From Wikipedia, the free encyclopedia

This is an old revision of this page, as edited by Daask (talk | contribs) at 21:42, 20 June 2020 (Improve citations). The present address (URL) is a permanent link to this revision, which may differ significantly from the current revision.

Saul B. Newton (June 25, 1906 – December 21, 1991) was a controversial psychotherapist who led an unorthodox therapy group in New York City. It had no formal name, but outsiders referred to members as "Sullivanians".

Life

Newton's original family name was Cohen. He was born in Saint John, New Brunswick, and attended the University of Wisconsin. He later went on to Chicago where he associated with radical circles at the University of Chicago, becoming a communist and anti-fascist. He served with the Mackenzie–Papineau Battalion of the Abraham Lincoln Brigade in the Spanish Civil War (as Saul Bernard Cohen)[1]. and with the U.S. Army in World War II. He was drafted into the United States Army in 1943.[2] He went on to study psychotherapy after the war. Newton retained a dual focus on politics and psychology throughout his life.

In 1957 Newton and his wife, Dr. Jane Pearce, founded the Sullivan Institute for Research in Psychoanalysis in 1957 in New York. They had previously worked at the William Alanson White Institute, but left several years after the death of Harry Stack Sullivan, one of the White Institute's founders. Although Newton and Pearce's institute was named after Sullivan, it was widely seen as offering a distorted version of Sullivan's teaching[citation needed].

The Institute's teachings held that traditional family ties were the root cause of mental illness, and espoused a non-monogamous lifestyle. During the 1960s, an informal community centered on the therapeutic practices of the Institute began to form. At its peak, in the late 1970s, this community had several hundred members (patients and therapists) living on the Upper West Side. The group gained some notoriety, not only for its non-monogamous lifestyle, but because patients were often encouraged to sever ties with their families.

A major project was the Fourth Wall Repertory Company (a.k.a. 'Fourth Wall Political Theater'), which performed from roughly 1976 to 1991. It was based in New York's East Village, and was founded by Joan Harvey, Newton's fifth wife, an actress and psychoanalyst - who was the 4th Wall's artistic director. Newton was a board member, and performed in several productions. Newton was also a producer of several documentaries[3] directed by Harvey.

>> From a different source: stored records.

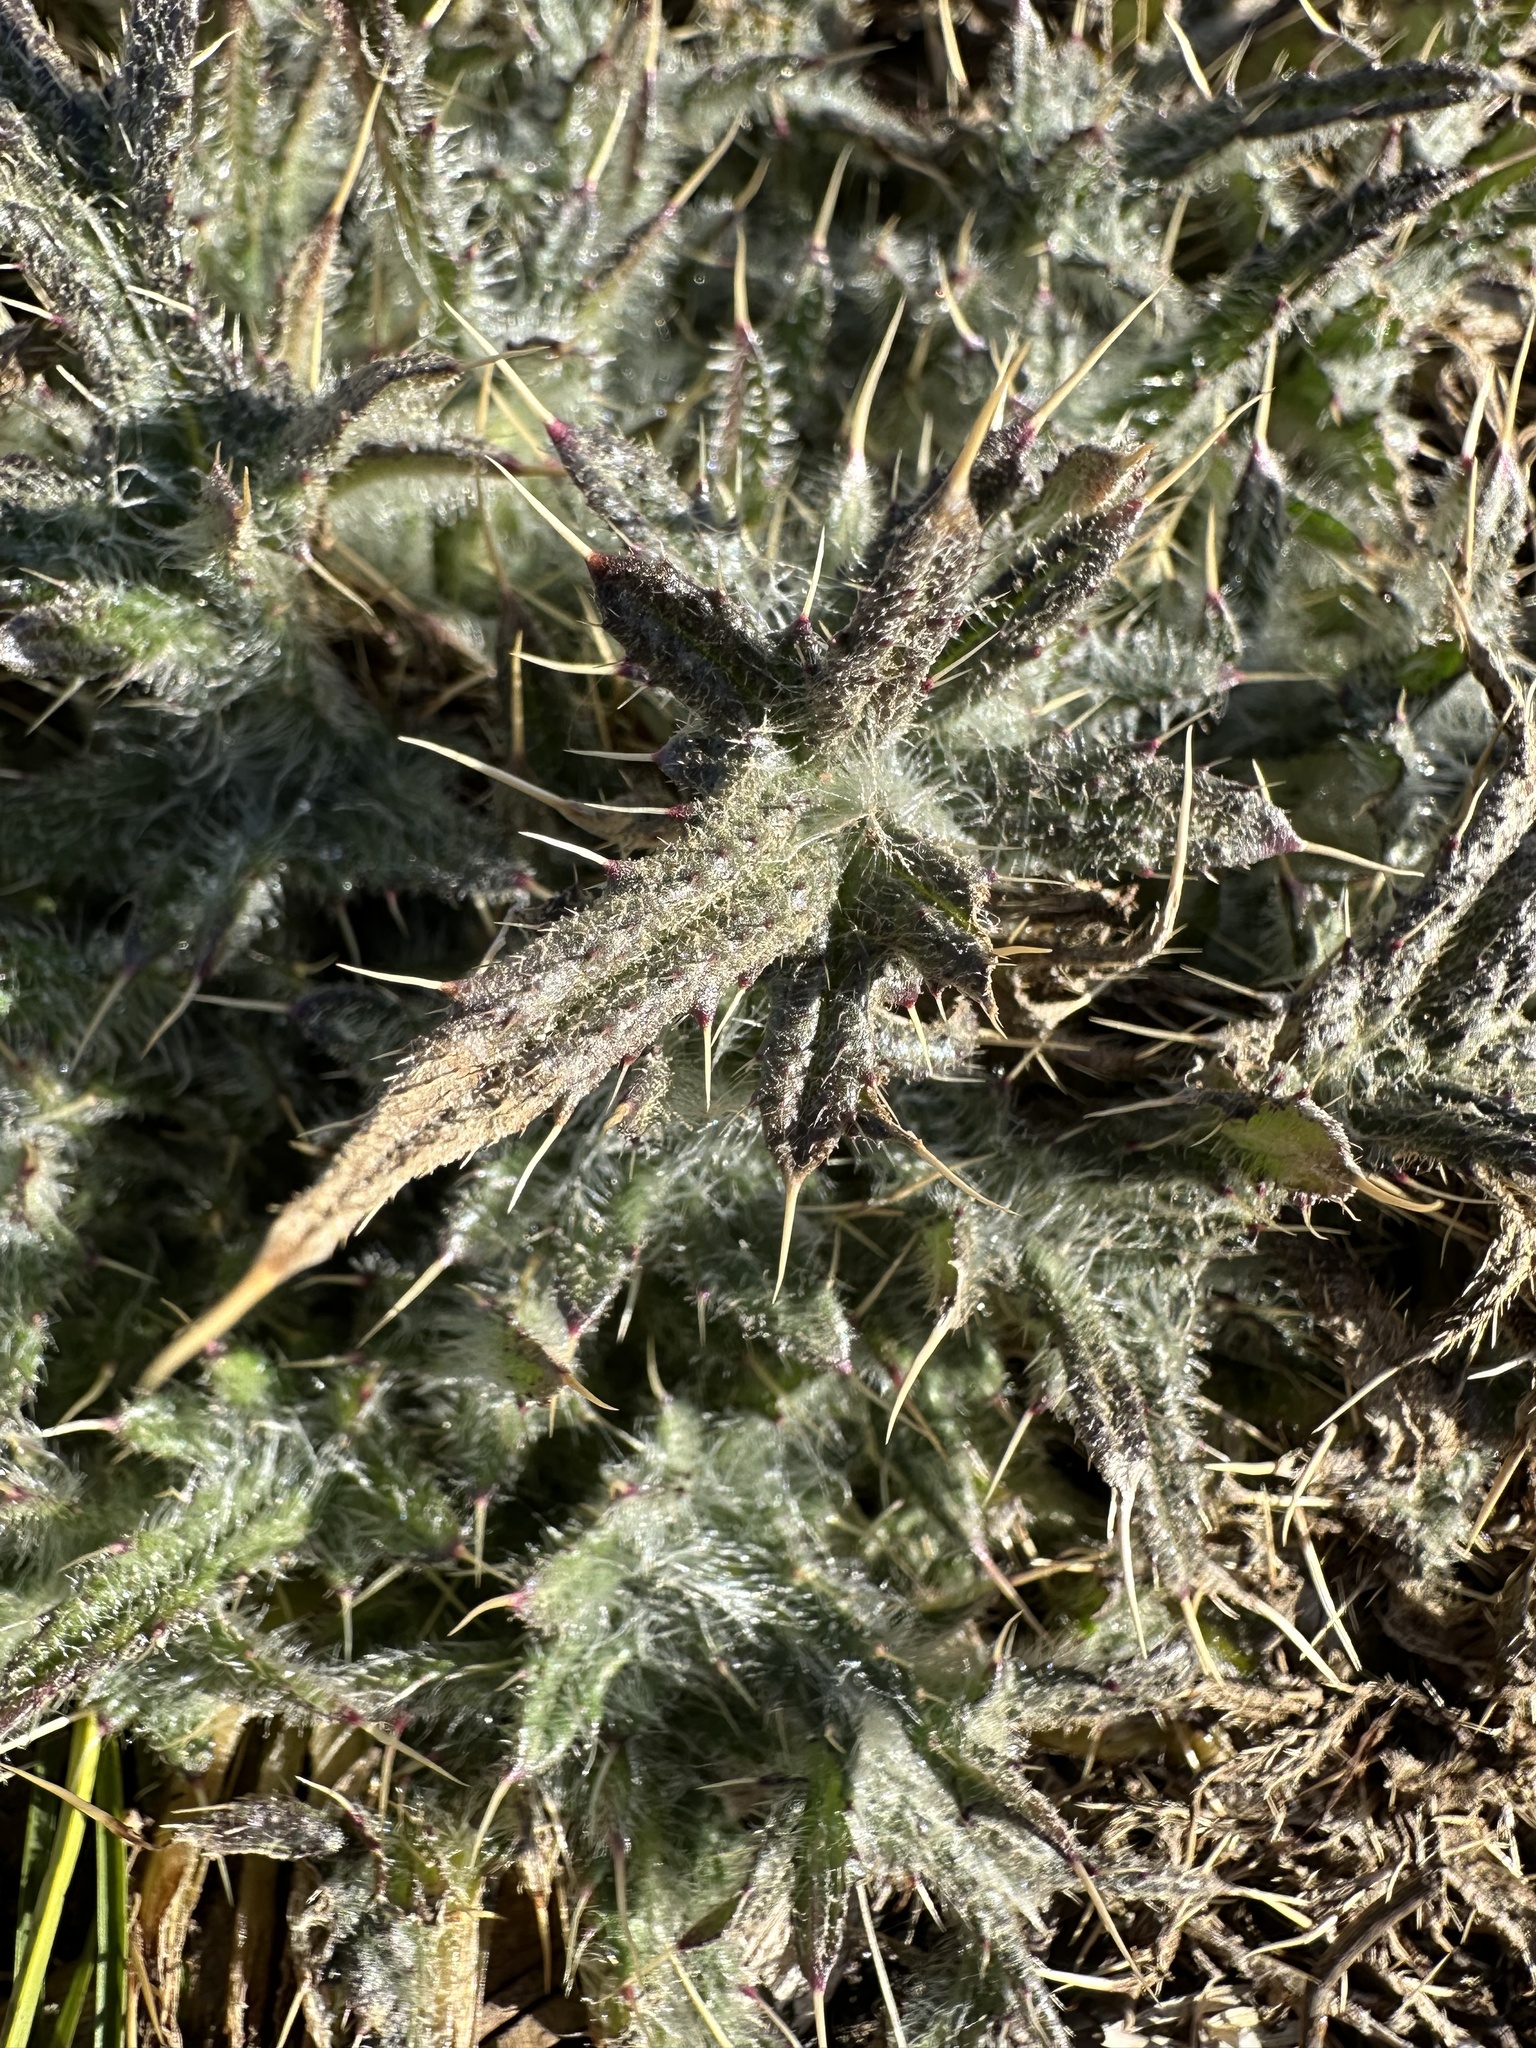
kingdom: Plantae
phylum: Tracheophyta
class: Magnoliopsida
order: Asterales
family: Asteraceae
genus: Cirsium
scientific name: Cirsium vulgare
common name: Bull thistle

Membership declined in the late 1980s when the group was subject to unfavorable publicity, investigations into alleged professional misconduct by its therapists, high-profile child custody cases and organized opposition by disaffected former members who described the group as a manipulative "psychotherapy cult".

Newton was married and divorced six times and had ten children, among them cultural anthropologist Esther Newton. He died in 1991 from sepsis, following the onset of Alzheimer's disease.

Works

  • Conditions of Human Growth (with Jane Pearce). Citadel Press, 1986, ISBN 0-8065-0177-4.